Als Indiz dafür das es sich bei Hiletron nicht eben um einen Großserienhersteller handelt, nehme ich die Aufschrift auf einem 5031, dem kleineren Brüder meines 5050,"Specially built for Switzerland". Auch wenn Schweizer zweifellos gute Kunden sind, wird sich so einen Service sicherlich nur jemand leisten können, der keine groß angelegte Fertigung betreibt.

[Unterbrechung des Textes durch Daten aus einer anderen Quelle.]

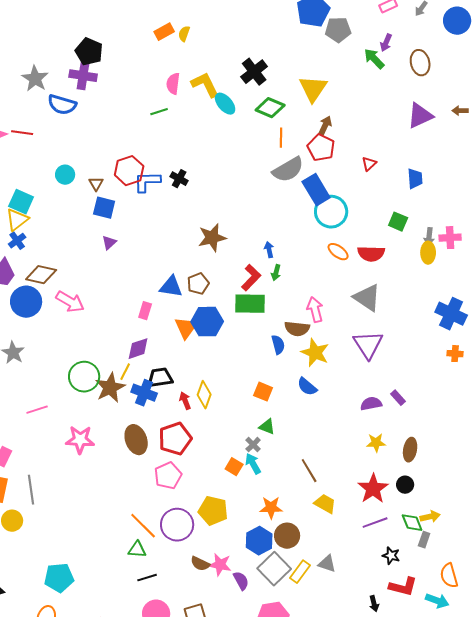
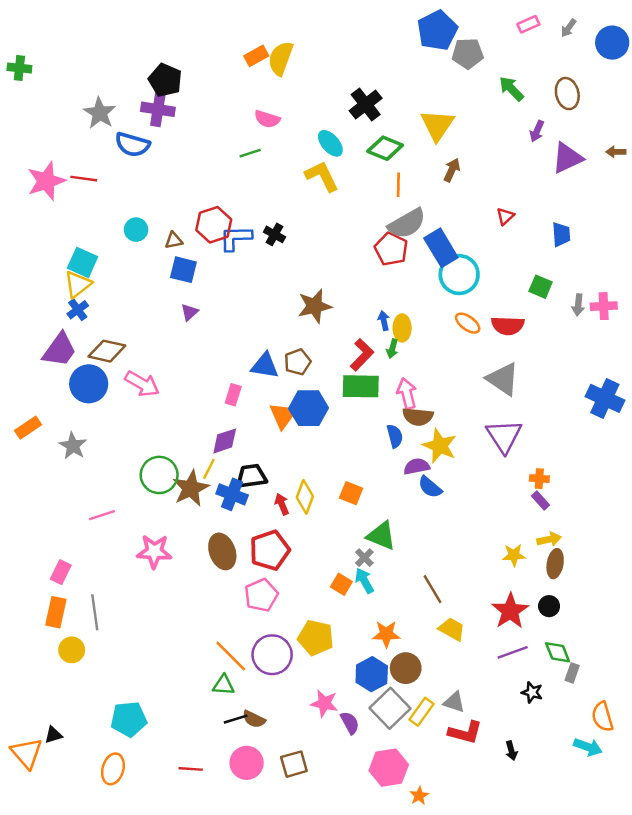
yellow semicircle: (184, 34) -> (281, 58), size x1.8
purple arrow: (386, 43) -> (537, 131), moved
pink semicircle: (173, 84) -> (267, 119), turned -80
yellow L-shape: (205, 85) -> (322, 176), moved
red pentagon: (321, 148) -> (391, 249), moved
brown triangle: (96, 184) -> (174, 241), turned 49
yellow ellipse: (428, 253) -> (402, 328), moved
pink arrow: (315, 310) -> (407, 394), moved
orange cross: (455, 354) -> (539, 479), moved
orange square: (263, 392) -> (351, 493), moved
purple semicircle: (371, 404) -> (417, 466), moved
green triangle: (267, 427) -> (381, 536), size x1.5
yellow arrow: (430, 517) -> (549, 539), moved
brown semicircle: (200, 564) -> (254, 719), moved
red L-shape: (403, 587) -> (465, 732), moved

Auch das Innere meines Stereo F.M. Tuner 5050 deutet an, daß man hier nicht eben am Fließband baute. Der Empfangsbaustein von Görler, Austria, und die Filter von Toko sind auf steckbaren Platinen montiert, ein Abschirmblech - besser Abschirmplatte - ist so verzwickt darüber montiert und doppelt mit dem Görler verschraubt, wie es kein Automat und auch keine flinken Finger am Fließband vermögen. Professioneller Aufbau sagt man wohl dazu.
Zu dem Qualitätsanspruch paßt auch die Verarbeitung der überaus soliden Frontplatte und des Anschluß-Feldes auf der Rückseite des Tuners, ebenso wie die satt rastenden Druckknöpfe; auch nach dreißig Jahren kein Vergleich mit Philips oder Telefunken!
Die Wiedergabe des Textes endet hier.